--- Study material Enclosed Below ---

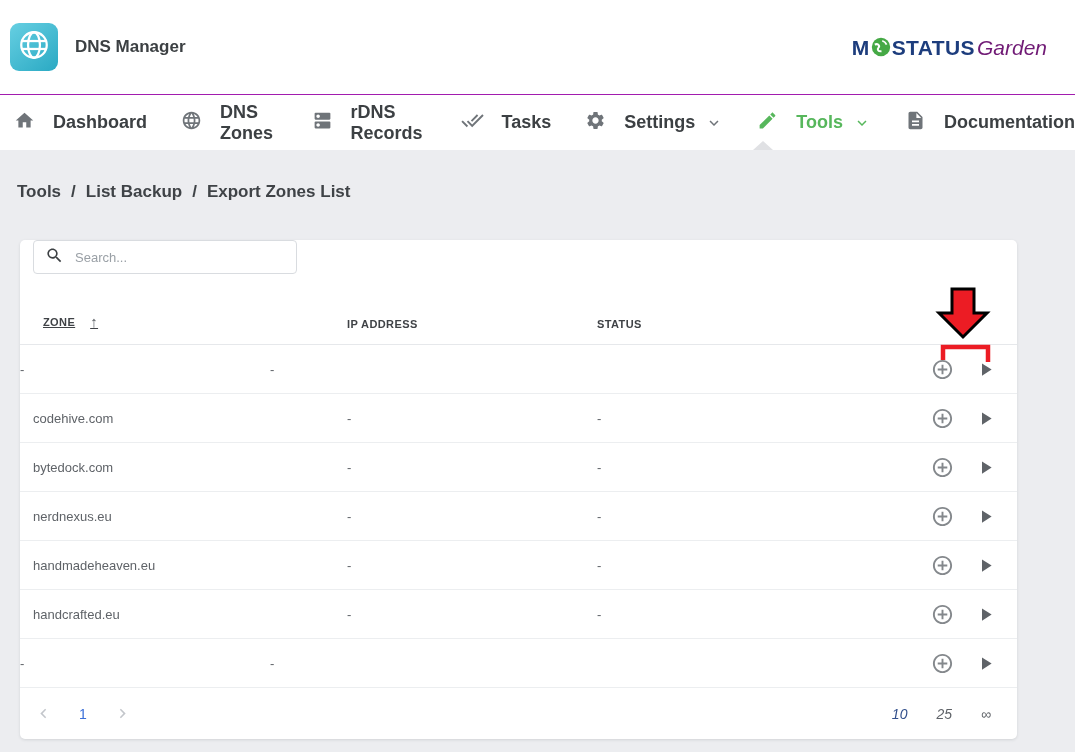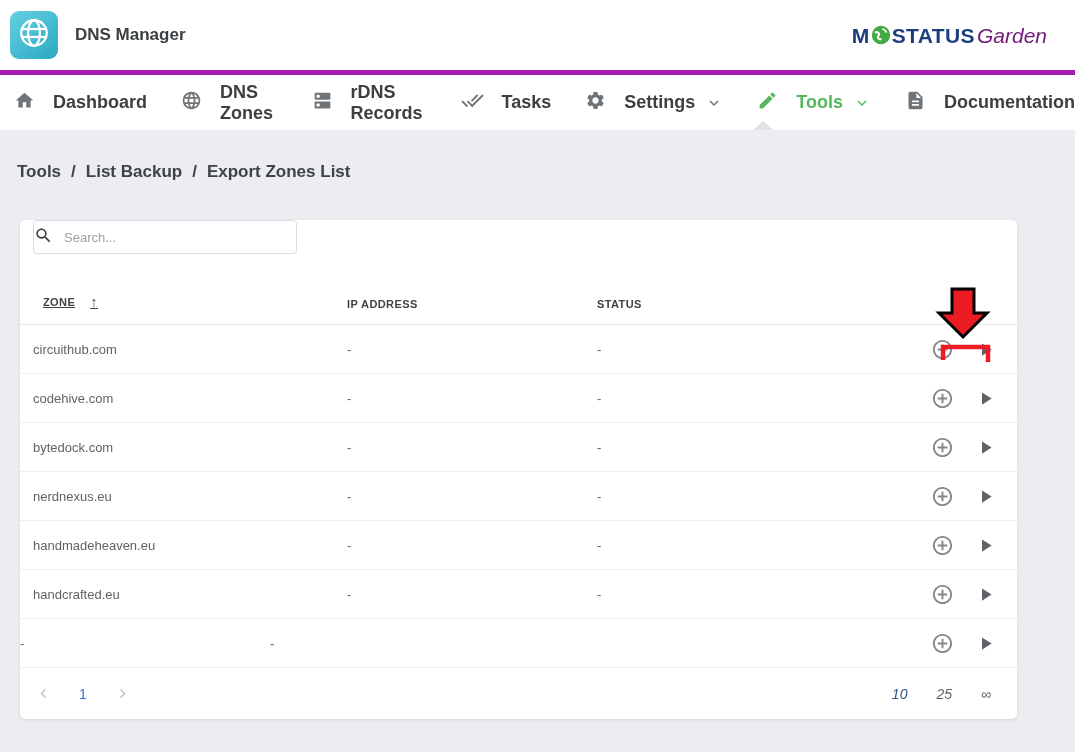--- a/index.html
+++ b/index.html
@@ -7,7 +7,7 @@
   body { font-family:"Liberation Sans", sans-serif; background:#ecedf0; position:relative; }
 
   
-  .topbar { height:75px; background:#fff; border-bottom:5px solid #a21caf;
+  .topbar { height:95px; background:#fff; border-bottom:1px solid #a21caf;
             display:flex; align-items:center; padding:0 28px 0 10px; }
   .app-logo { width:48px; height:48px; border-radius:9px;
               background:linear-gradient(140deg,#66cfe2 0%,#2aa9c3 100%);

--- End of Enclosed Study material ---

## Problem to solve
Where the line containing "display:flex; align-items:center; padding:0" appears, start copying, and go on exactly through the last line of the data.

## Result of this task
             display:flex; align-items:center; padding:0 28px 0 10px; }
   .app-logo { width:48px; height:48px; border-radius:9px;
               background:linear-gradient(140deg,#66cfe2 0%,#2aa9c3 100%);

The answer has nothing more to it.